【独普】Hallo! Mein bruder. 重たい左肩

 独×普人名パラレル・兄弟設定


左の肩口ばかりがいつも濡れる。

 涙もろい性分を隠していても、頻繁に食卓を共にしていれば、どうしても時折垣間見えてしまうものがある。
 兄として強くあれ、という信条でもって背筋を伸ばし続けた反動なのか、それとも昔から押し殺していたのか、聞くに聞けないがギルベルトは(少なくとも自分よりは)よく泣く。
 一人が楽しいという虚勢を張る時の、目元にきらりと光るそれとはまた別に。
 先日は、レンタルしてきたDVDを観て泣いていた。
 その前は、テレビで感動的な動物物語を観て泣いていた。
 その更に前には、大変素晴らしい恋愛小説を貸したがこれはくしゃみと同時に飽きられた。活字は苦手らしい。
 粗野で乱暴、というイメージばかりが先行しがちだが、ギルベルトは人と人の、或いは心を通わせた何物かとの絆には滅法弱い。
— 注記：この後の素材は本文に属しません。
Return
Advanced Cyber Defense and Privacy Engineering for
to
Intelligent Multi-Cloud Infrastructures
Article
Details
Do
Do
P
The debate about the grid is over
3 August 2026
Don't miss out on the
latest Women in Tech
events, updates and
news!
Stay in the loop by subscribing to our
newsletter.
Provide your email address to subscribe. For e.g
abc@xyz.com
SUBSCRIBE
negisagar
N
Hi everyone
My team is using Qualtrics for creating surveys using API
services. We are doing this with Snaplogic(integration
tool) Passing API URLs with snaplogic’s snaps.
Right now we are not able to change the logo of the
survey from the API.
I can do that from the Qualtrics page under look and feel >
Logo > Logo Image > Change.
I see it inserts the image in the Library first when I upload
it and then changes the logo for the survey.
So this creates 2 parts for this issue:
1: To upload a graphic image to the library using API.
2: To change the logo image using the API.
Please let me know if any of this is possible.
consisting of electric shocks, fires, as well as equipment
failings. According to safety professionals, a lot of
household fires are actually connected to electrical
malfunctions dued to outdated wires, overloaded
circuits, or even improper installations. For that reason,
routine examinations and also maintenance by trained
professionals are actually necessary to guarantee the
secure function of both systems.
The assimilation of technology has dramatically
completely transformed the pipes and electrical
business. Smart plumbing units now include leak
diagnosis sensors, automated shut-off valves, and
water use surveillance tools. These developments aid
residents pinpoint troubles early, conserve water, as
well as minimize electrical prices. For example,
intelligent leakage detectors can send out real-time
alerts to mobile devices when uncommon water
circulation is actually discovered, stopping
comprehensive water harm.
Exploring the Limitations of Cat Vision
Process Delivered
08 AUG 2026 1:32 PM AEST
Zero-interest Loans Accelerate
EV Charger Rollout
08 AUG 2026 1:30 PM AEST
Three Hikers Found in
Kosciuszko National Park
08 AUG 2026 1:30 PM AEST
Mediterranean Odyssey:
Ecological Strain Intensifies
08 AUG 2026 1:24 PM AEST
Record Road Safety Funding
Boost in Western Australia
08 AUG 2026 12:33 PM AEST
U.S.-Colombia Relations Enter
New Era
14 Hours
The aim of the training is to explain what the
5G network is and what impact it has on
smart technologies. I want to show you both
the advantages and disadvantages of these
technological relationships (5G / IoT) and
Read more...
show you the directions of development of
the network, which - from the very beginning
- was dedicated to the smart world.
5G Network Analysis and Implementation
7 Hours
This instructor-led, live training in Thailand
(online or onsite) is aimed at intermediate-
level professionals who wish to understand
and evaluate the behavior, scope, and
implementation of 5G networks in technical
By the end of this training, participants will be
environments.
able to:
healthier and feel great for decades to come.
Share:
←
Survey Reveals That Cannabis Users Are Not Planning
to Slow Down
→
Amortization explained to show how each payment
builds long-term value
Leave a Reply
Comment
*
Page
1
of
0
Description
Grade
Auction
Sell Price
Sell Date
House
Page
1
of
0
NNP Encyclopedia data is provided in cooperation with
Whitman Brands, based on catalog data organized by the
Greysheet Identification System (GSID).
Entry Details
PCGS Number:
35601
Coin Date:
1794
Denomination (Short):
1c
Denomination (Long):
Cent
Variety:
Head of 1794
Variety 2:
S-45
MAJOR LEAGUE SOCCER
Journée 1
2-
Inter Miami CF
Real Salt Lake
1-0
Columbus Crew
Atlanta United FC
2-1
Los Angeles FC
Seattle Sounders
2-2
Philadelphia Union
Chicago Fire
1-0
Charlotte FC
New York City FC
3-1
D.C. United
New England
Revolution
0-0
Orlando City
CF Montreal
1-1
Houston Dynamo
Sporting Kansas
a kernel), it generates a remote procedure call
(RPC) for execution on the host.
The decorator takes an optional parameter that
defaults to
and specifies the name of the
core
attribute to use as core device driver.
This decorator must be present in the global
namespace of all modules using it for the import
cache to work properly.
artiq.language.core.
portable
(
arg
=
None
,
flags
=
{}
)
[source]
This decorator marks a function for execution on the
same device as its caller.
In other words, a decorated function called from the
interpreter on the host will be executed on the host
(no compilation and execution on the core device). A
 ただし絶対に、他人に涙を見せたくないようだ――たとえそれが弟相手だったとしても。
 例を挙げよう。
 先のDVD鑑賞の際には俺自身も同席していたのだが、ラストシーンのもっとも盛り上がる部分の手前で、ギルベルトは急に、並んで座っていたソファから立ち上がり、おもむろに、俺の膝に跨って来た。
 画面が見えないんだが、と文句を言うと、うるせえ黙れ、と返事にならない返事が返される。見上げればギルベルトの顔はもう決壊寸前となっており、口元はわななき鼻はひくひくと震え、あと三秒見詰め合っていたら、決定的な瞬間が見られただろうと思うほどに。
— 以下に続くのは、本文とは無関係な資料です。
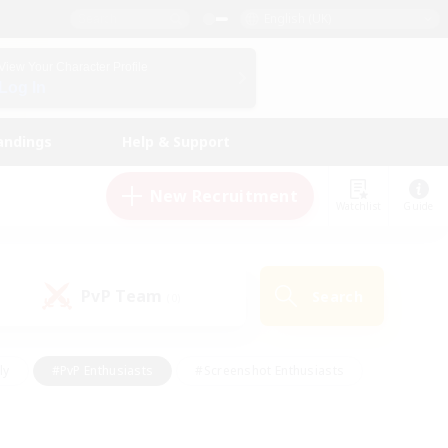
English (UK)
View Your Character Profile
Log In
andings
Help & Support
New Recruitment
Watchlist
Guide
PvP Team
Search
(0)
ly
#PvP Enthusiasts
#Screenshot Enthusiasts
nt Friendly
#Socially Active
#Student Friendly
ts
#Multilingual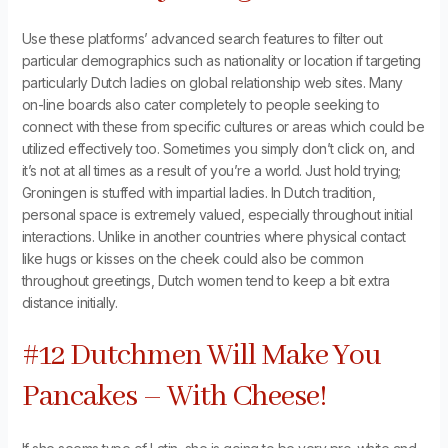
Use these platforms’ advanced search features to filter out
particular demographics such as nationality or location if targeting
particularly Dutch ladies on global relationship web sites. Many
on-line boards also cater completely to people seeking to
connect with these from specific cultures or areas which could be
utilized effectively too. Sometimes you simply don’t click on, and
it’s not at all times as a result of you’re a world. Just hold trying;
Groningen is stuffed with impartial ladies. In Dutch tradition,
personal space is extremely valued, especially throughout initial
interactions. Unlike in another countries where physical contact
like hugs or kisses on the cheek could also be common
throughout greetings, Dutch women tend to keep a bit extra
distance initially.
#12 Dutchmen Will Make You
Pancakes – With Cheese!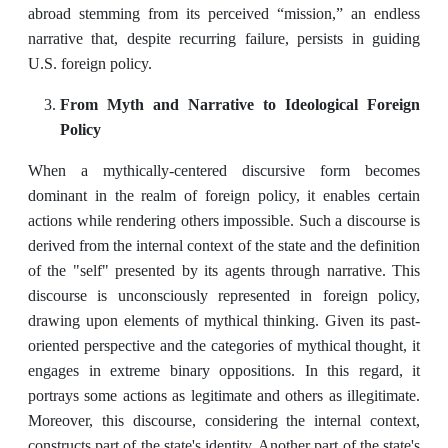
abroad stemming from its perceived “mission,” an endless
narrative that, despite recurring failure, persists in guiding
U.S. foreign policy.
From Myth and Narrative to Ideological Foreign
Policy
When a mythically-centered discursive form becomes
dominant in the realm of foreign policy, it enables certain
actions while rendering others impossible. Such a discourse is
derived from the internal context of the state and the definition
of the "self" presented by its agents through narrative. This
discourse is unconsciously represented in foreign policy,
drawing upon elements of mythical thinking. Given its past-
oriented perspective and the categories of mythical thought, it
engages in extreme binary oppositions. In this regard, it
portrays some actions as legitimate and others as illegitimate.
Moreover, this discourse, considering the internal context,
constructs part of the state's identity. Another part of the state's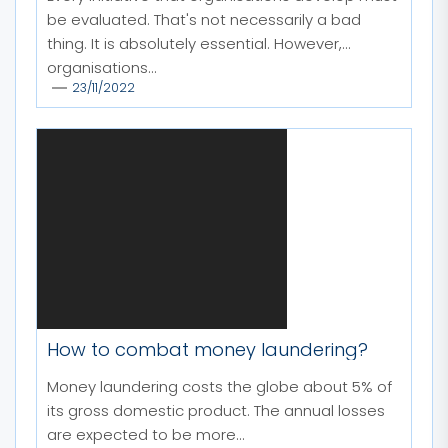
be evaluated. That's not necessarily a bad
thing. It is absolutely essential. However,
organisations...
23/11/2022
How to combat money laundering?
Money laundering costs the globe about 5% of
its gross domestic product. The annual losses
are expected to be more...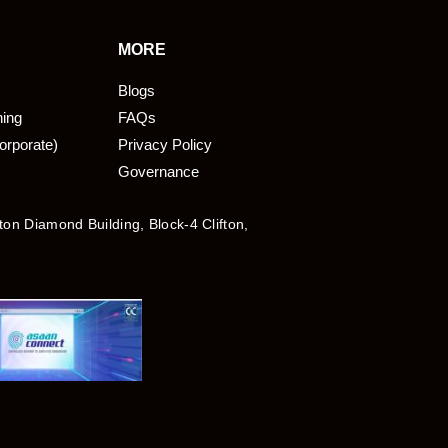
MORE
Blogs
ning
FAQs
orporate)
Privacy Policy
Governance
fton Diamond Building, Block-4 Clifton,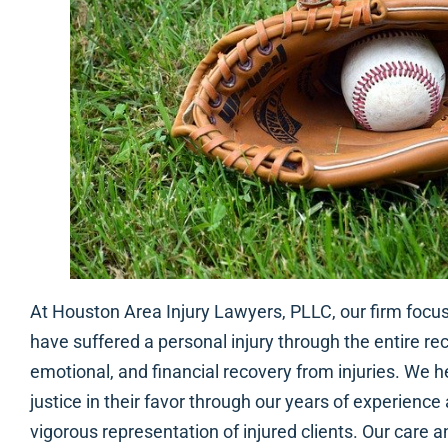
At Houston Area Injury Lawyers, PLLC, our firm focu
have suffered a personal injury through the entire re
emotional, and financial recovery from injuries. We he
justice in their favor through our years of experience
vigorous representation of injured clients. Our care a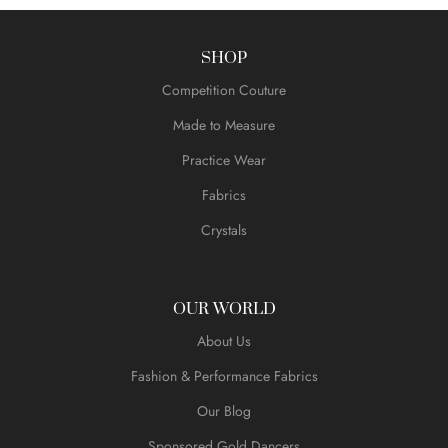
SHOP
Competition Couture
Made to Measure
Practice Wear
Fabrics
Crystals
OUR WORLD
About Us
Fashion & Performance Fabrics
Our Blog
Sponsored Gold Dancers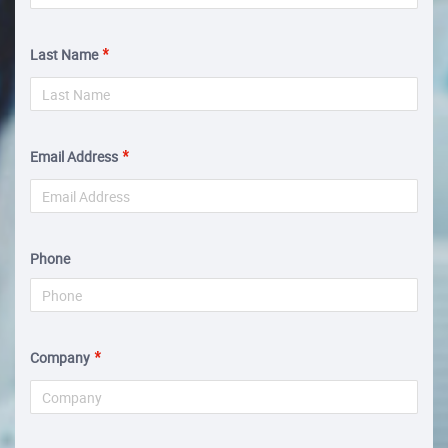
Last Name
Email Address
Phone
Company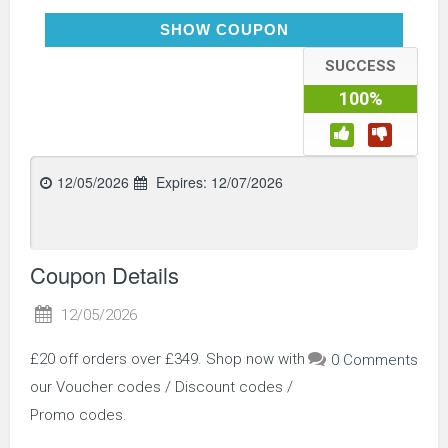
SAVE20
SHOW COUPON
SUCCESS
100%
12/05/2026
Expires:
12/07/2026
Coupon Details
12/05/2026
£20 off orders over £349. Shop now with
0 Comments
our Voucher codes / Discount codes /
Promo codes.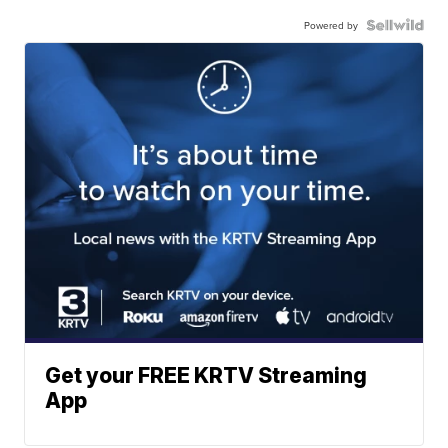
Powered by
Get your FREE KRTV Streaming
App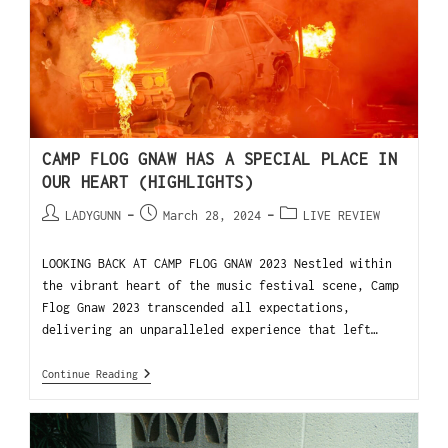
CAMP FLOG GNAW HAS A SPECIAL PLACE IN
OUR HEART (HIGHLIGHTS)
LADYGUNN
March 28, 2024
LIVE REVIEW
LOOKING BACK AT CAMP FLOG GNAW 2023 Nestled within
the vibrant heart of the music festival scene, Camp
Flog Gnaw 2023 transcended all expectations,
delivering an unparalleled experience that left…
Continue Reading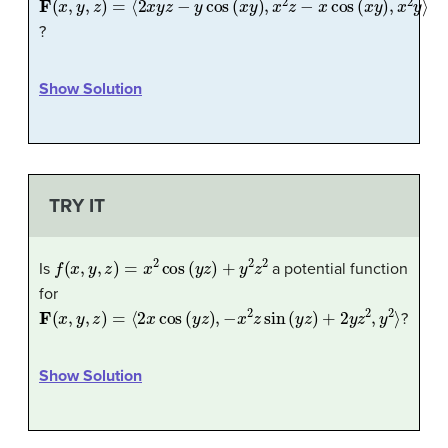
?
Show Solution
TRY IT
f
(
x
,
y
,
z
)
=
x
2
cos
(
y
z
)
+
y
2
z
2
Is
a potential function
for
F
(
x
,
y
,
z
)
=
⟨
2
x
cos
(
y
z
)
,
−
x
2
z
sin
(
y
z
)
+
2
y
z
2
,
y
2
⟩
?
Show Solution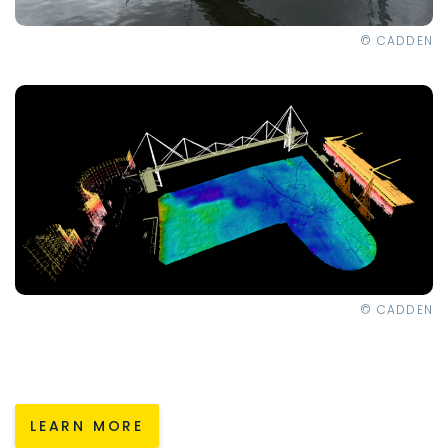
© CADDEN
© CADDEN
LEARN MORE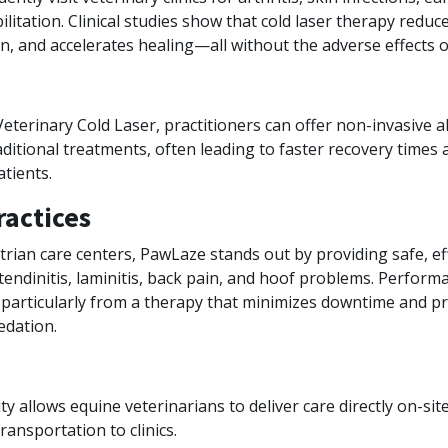
ilitation. Clinical studies show that cold laser therapy redu
n, and accelerates healing—all without the adverse effects o
terinary Cold Laser, practitioners can offer non-invasive a
ditional treatments, often leading to faster recovery times 
atients.
ractices
rian care centers, PawLaze stands out by providing safe, ef
tendinitis, laminitis, back pain, and hoof problems. Perfor
 particularly from a therapy that minimizes downtime and 
edation.
ty allows equine veterinarians to deliver care directly on-sit
ransportation to clinics.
 だがその三秒の前に、俺より背の低い兄は俺の左肩に思い切り顔を押し付けてしまった。
 そうされることで、ようやっと銀髪の頭越しに画面が見える。盛り上がりは最高潮に達し、不覚にも、自分自身も鼻の奥がつんとなる。ギルベルトはというと、肝心の名場面に背中を向けているというのに、肩口に顔をこすり付けて、小さな嗚咽を漏らして泣いていた。
 涙を見せたくないのだろう。それは解る。
 しかし、ハンカチ代わりに弟の肩口を常時使用するという選択はいかがなものか。
 以前その疑問を問いただして見たことがあった。俺のセーターが再起不能に陥ったこともまた、原因のひとつとして。
 彼は(その時は特に涙腺を刺激するような番組を観ている訳ではなかったので、いつもどおりの不遜な兄だった)質問に眉根を寄せ、それじゃあ意味ねえじゃねえか、と答えた。
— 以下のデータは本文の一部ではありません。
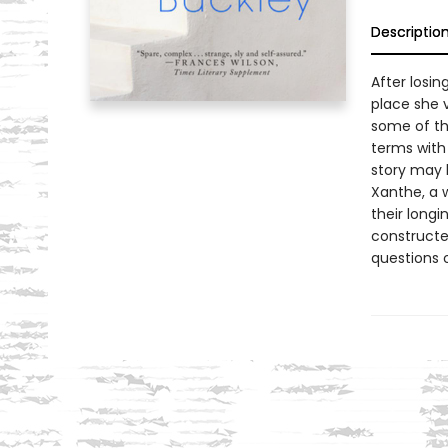
Descriptio
After losi
place she 
some of th
terms with
story may h
Xanthe, a 
their longi
constructed
questions of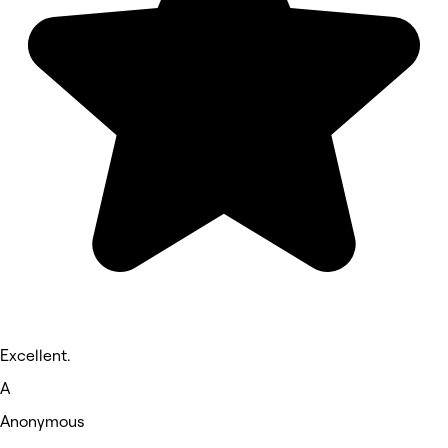
Excellent.
A
Anonymous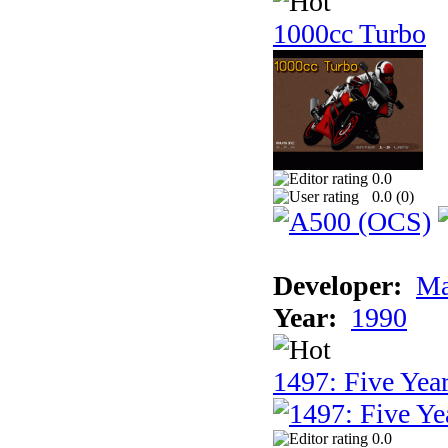
1000cc Turbo
0.0
0.0 (
0
)
Developer:
Ma
Year:
1990
1497: Five Year
0.0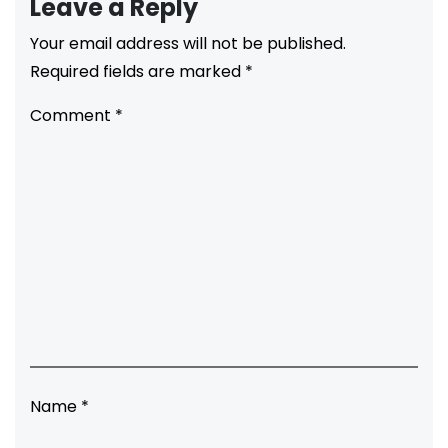
Leave a Reply
Your email address will not be published.
Required fields are marked
*
Comment
*
Name
*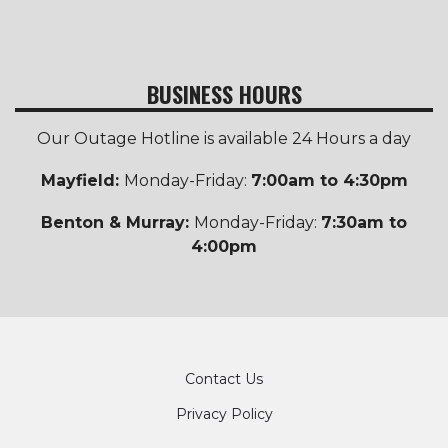
BUSINESS HOURS
Our Outage Hotline is available 24 Hours a day
Mayfield:
Monday-Friday:
7:00am to 4:30pm
Benton & Murray:
Monday-Friday:
7:30am to
4:00pm
Footer
Contact Us
Privacy Policy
「ハンカチで拭いたら、泣いてる面を見られるだろ。その点、お前のばかみたいにでかくて広い肩を使えばお前に俺の顔は見られないし、たとえお前以外のやつが同席していたとしても、俺の顔は誰にも見られない。完璧だろう」
 何とも徹底したやり方だ。それほどまでに、泣き顔を見られたくないらしい。
 涙は弱さの象徴だと、ギルベルトは言う。そんなものを他人に見せたくないという。
 馬鹿高いプライドを守るためにそれは必要だったのだろうけれど、俺の肩にしがみついて嗚咽を漏らす兄は、正直、いとおしくて困る。